In rare cases, both the year and the author are given as part of the write-up. In this case, you can leave out the parentheses.

  • In 2003, Kessler's study of epidemiological samples showed that

Multiple authors

When a work has three, four, or five authors, cite all authors the first time the reference occurs; in subsequent citations, include only the surname of the first author followed by et al.,(with a period after al) and the year if it is the first citation of the reference within a paragraph.

First citation in text:

  • Kisangau, Lyaruu, Hosea, and Joseph (2007) found
  • as has been shown (Nishimoto, Salcido, Aranda, & Land, 1998)

Subsequent citations:

  • Kisangau et al. (2007) found
  • as proven (Nishimoto et al., 1998)

When a work has six or more authors, cite only the surname of the first author followed by et al. and the year for the first and subsequent citations.

  • Littlewood et al. (1997) have found ... 
  • ... as has been previously demonstated (Littlewood et al., 1997)

No author identified or anonymous works

When a work has no known author, cite the first few words of the reference list entry (usually the title) and the year.
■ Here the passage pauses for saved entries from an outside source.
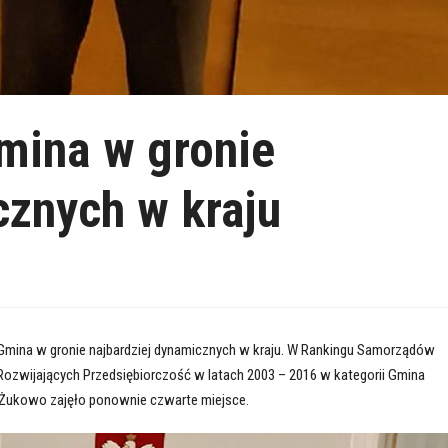
mina w gronie
cznych w kraju
Gmina w gronie najbardziej dynamicznych w kraju. W Rankingu Samorządów
Rozwijających Przedsiębiorczość w latach 2003 – 2016 w kategorii Gmina
 Żukowo zajęło ponownie czwarte miejsce.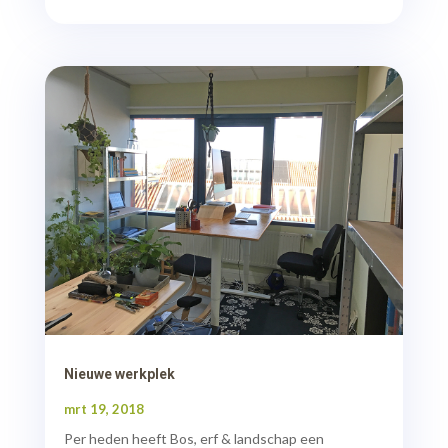
Nieuwe werkplek
mrt 19, 2018
Per heden heeft Bos, erf & landschap een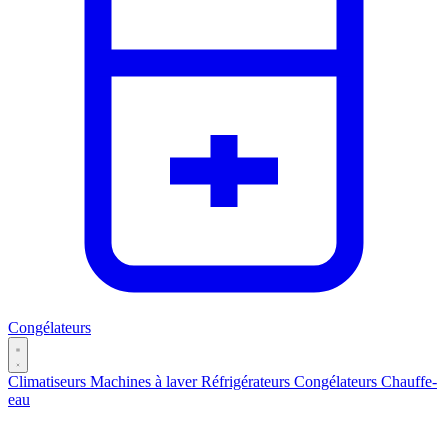
Congélateurs
Climatiseurs
Machines à laver
Réfrigérateurs
Congélateurs
Chauffe-
eau
Catégories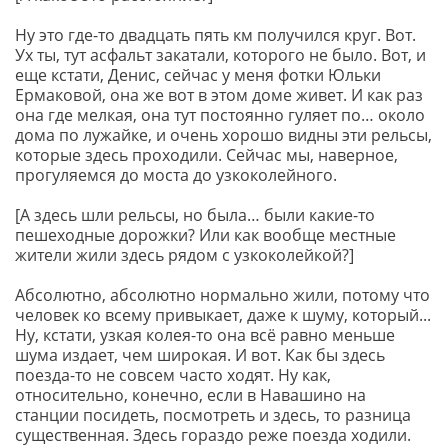
Ну это где-то двадцать пять км получился круг. Вот.
Ух ты, тут асфальт закатали, которого не было. Вот, и
еще кстати, Денис, сейчас у меня фотки Юльки
Ермаковой, она же вот в этом доме живет. И как раз
она где мелкая, она тут постоянно гуляет по… около
дома по лужайке, и очень хорошо видны эти рельсы,
которые здесь проходили. Сейчас мы, наверное,
прогуляемся до моста до узкоколейного.
[А здесь шли рельсы, но была… были какие-то
пешеходные дорожки? Или как вообще местные
жители жили здесь рядом с узкоколейкой?]
Абсолютно, абсолютно нормально жили, потому что
человек ко всему привыкает, даже к шуму, который...
Ну, кстати, узкая колея-то она всё равно меньше
шума издает, чем широкая. И вот. Как бы здесь
поезда-то не совсем часто ходят. Ну как,
относительно, конечно, если в Навашино на
станции посидеть, посмотреть и здесь, то разница
существенная. Здесь гораздо реже поезда ходили.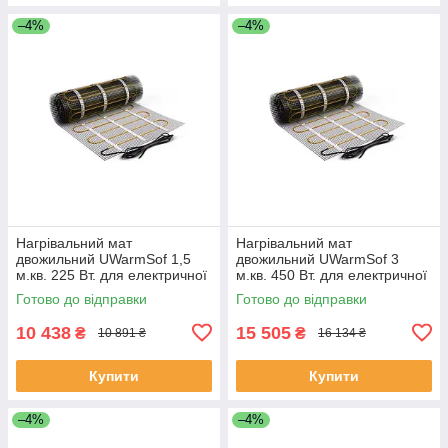
–4%
–4%
Нагрівальний мат
Нагрівальний мат
двожильний UWarmSof 1,5
двожильний UWarmSof 3
м.кв. 225 Вт. для електричної
м.кв. 450 Вт. для електричної
теплої підлоги
теплої підлоги
Готово до відправки
Готово до відправки
10 438
15 505
₴
₴
10 891 ₴
16 134 ₴
Купити
Купити
–4%
–4%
Use double quotation marks around the title of an article, a chapter, or a web page and italicize the title of a periodical, a book, a brochure, or a report.

  • learning to format research papers ("Using APA," 2001).
  • the book College Bound Seniors (2008) states that

If an author is specifically listed as anonymous, cite the word Anonymous, followed by a comma and the date.

  •  (Anonymous, 1998)

Secondary sources

For a reference that was obtained from another source, you have to name both the Original and Secondary Source in your citations. List the Secondary Source in your Reference List and include the Secondary Source in parentheses in the in-text citation.
 
  • In Seidenberg and McClelland's study (as cited in Coltheart, Curtis, Atkins, & Haller, 1993), ...

In the Reference List (include Secondary Source):

  • Coltheart, M., Curtis, B., Atkins, P., & Haller, M. (1993). Models of 
          reading aloud: Dual-route and parallel-distributed-processing 
          approaches. Psychological Review, 100, 589-608.